MV: That bout was so fun because it was my first one! But, I have this pattern of getting too excited and too pumped up for things. And, so, the day of that bout I got a reflexology massage, I only had one cup of coffee, and I rode my bike a little bit, because I always use exercise to get rid of nervous energy. But the main thing I didn’t do was — I didn’t let myself listen to my favorite songs or music I like, because I knew they would get me too excited.
And, so, I tried to relax the whole day and it paid off. I only got three penalties, and usually I get a lot of penalties, especially if I’m super caffeinated or super stoked. It was a good learning experience about myself and my own performance: that I perform better and more consistent if I’m a little more relaxed. I don’t need more energy, or excitement, or anxiety, or whatever when going into a game. It’s just not something that helps me. But I’m still learning. Who knows?
CS: What are your goals for next season?
MV: Outside of just skills, my goals are to bust my ass in endurance and get it crazy good, so eventually I will feel confident being a jammer, or at least a relief jammer. I also have a fitness goal that I want to be able to dead lift 200 lbs. in the next four or five weeks. But more than anything, I really want to have a good presence on the track and with my team.
I also want to learn how to enhance somebody else’s growth. I’ve been so focused on me getting better, and I know there is a lot you can learn from coaching other people. Knife, who I really respect, said when she went from Gotham to a small league, she learned so much by helping other people learn. And I have been really selfish up until this point working to get better — I need to do this, I need to learn that, I, I, I. And I’m really excited to help somebody else get better with something.

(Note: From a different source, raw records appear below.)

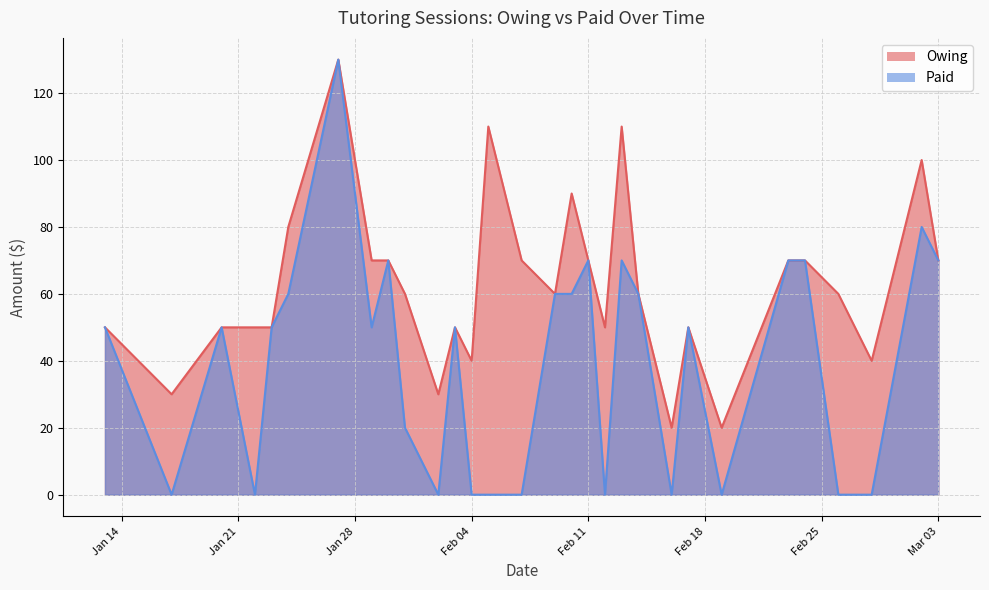

Count the number of data series in this chart.

2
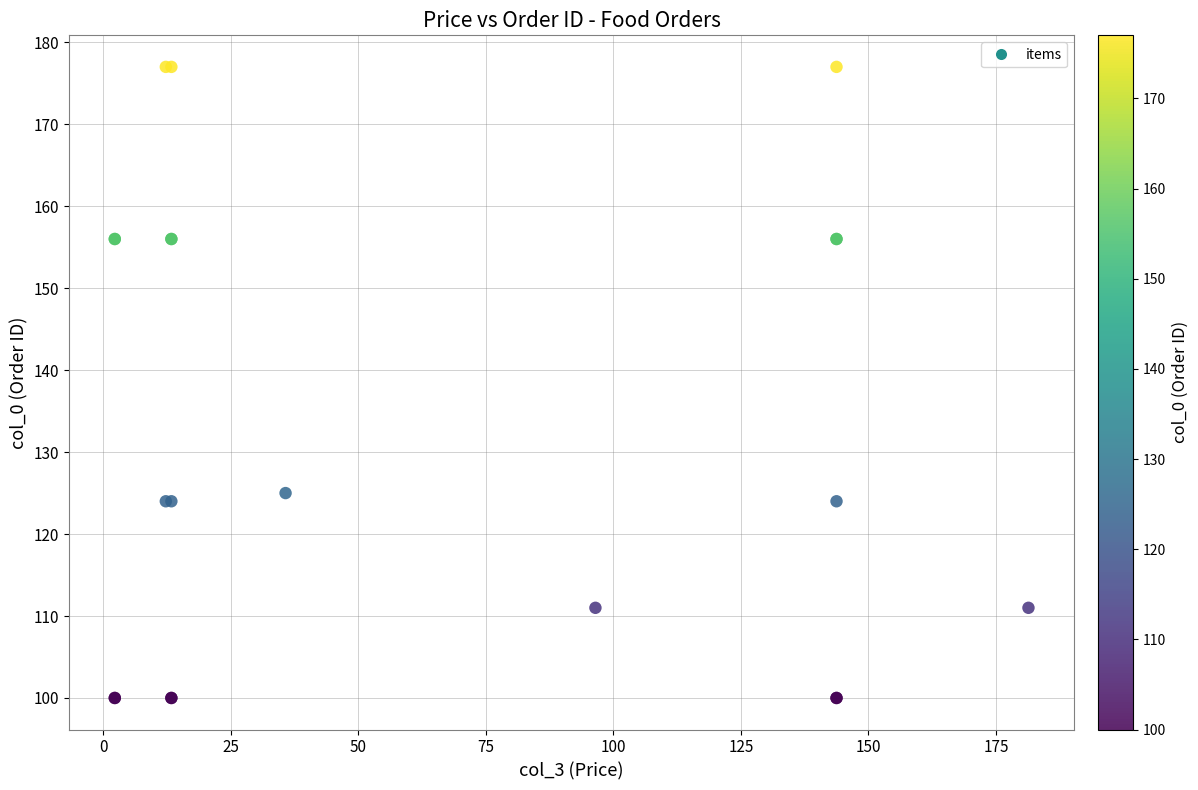

What Y value in the scatter plot is closest to 138?

125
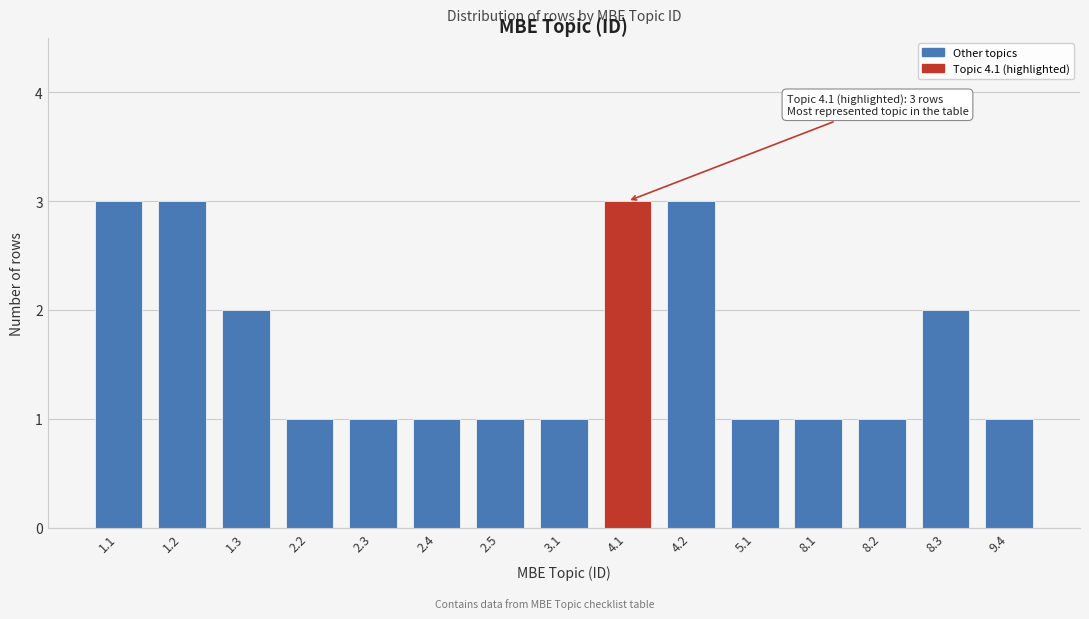

Reading right to left, transcribe all the data shown in this chart.

9.4=1	8.3=2	8.2=1	8.1=1	5.1=1	4.2=3	4.1=3	3.1=1	2.5=1	2.4=1	2.3=1	2.2=1	1.3=2	1.2=3	1.1=3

Ventura handles Rainy’s jammer. Photo by FunFrank.
CS: Who are your role models in the league?
MV: The French Tickler is definitely one of them. I love that she’s super intense and she’s really strong. She brings this great professionalism to everything. I feel like it validates all this time myself and these other skaters put into this. It’s nice to see someone take things from structure to strategy to training so seriously, because it’s a good reminder that we’re doing this for a reason.

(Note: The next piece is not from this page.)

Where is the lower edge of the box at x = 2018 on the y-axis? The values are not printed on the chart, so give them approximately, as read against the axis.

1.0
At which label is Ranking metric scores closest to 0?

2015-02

And, I would definitely have to say Winnie the Pow has probably been one of my biggest mentors from working with her in Wreckers. It’s such an inspiration to have somebody who just wants to be awesome at playing derby, which she is. And she’s committed to all these different things but she still coaches Wreckers all the time. She has this sweetness about her and compassion with teaching other people new skills that I really wish I could have more of.
CS: And finally, what would you say to someone who’s getting started in RCR and might be a bit intimidated? Someone who wants to do well, but is not really sure how to go about it?
MV: Someone who wants to play competitively?
CS: Yes, someone who wants to move forward as you have.
MV: Approach it from every angle. Don’t just go to practice two times a week and call it good. Go to all the practices. Go cross train. Pick up a book on sports psychology. I hate the feeling of regret. But I feel like you can’t feel failure if you took advantage of every little thing you could do. That’s why going into my fourth Fresh Meat tryout, I knew I was ready. But, I knew even if I didn’t make it I wouldn’t feel bad. Because I went to every practice, I cross-trained my ass off, I read the books, I prepared myself mentally. I think that Rose City is so competitive that if you’re starting out without a skating background, you can’t expect to just have practice get you there. You have to take initiative and find resources for strength training…and the mental game may be the hardest thing to work on. Yeah.
CS: Mace, you’re my derby inspiration.
MV: Aww…(hugging and laughing)
WRITTEN BY CONQUISTASCORE
Quista moved to Portland from Juneau, Alaska, where she skated with the Juneau Rollergirls. She joined RCR’s Fresh Meat last winter, but her progress was interrupted in June by a bad ankle break that required surgery. She has just started skating again with Wreckers and hopes to some day join her derby wife, Mace Ventura, on a home team. Quista currently puts most of her non-derby energy towards nursing school.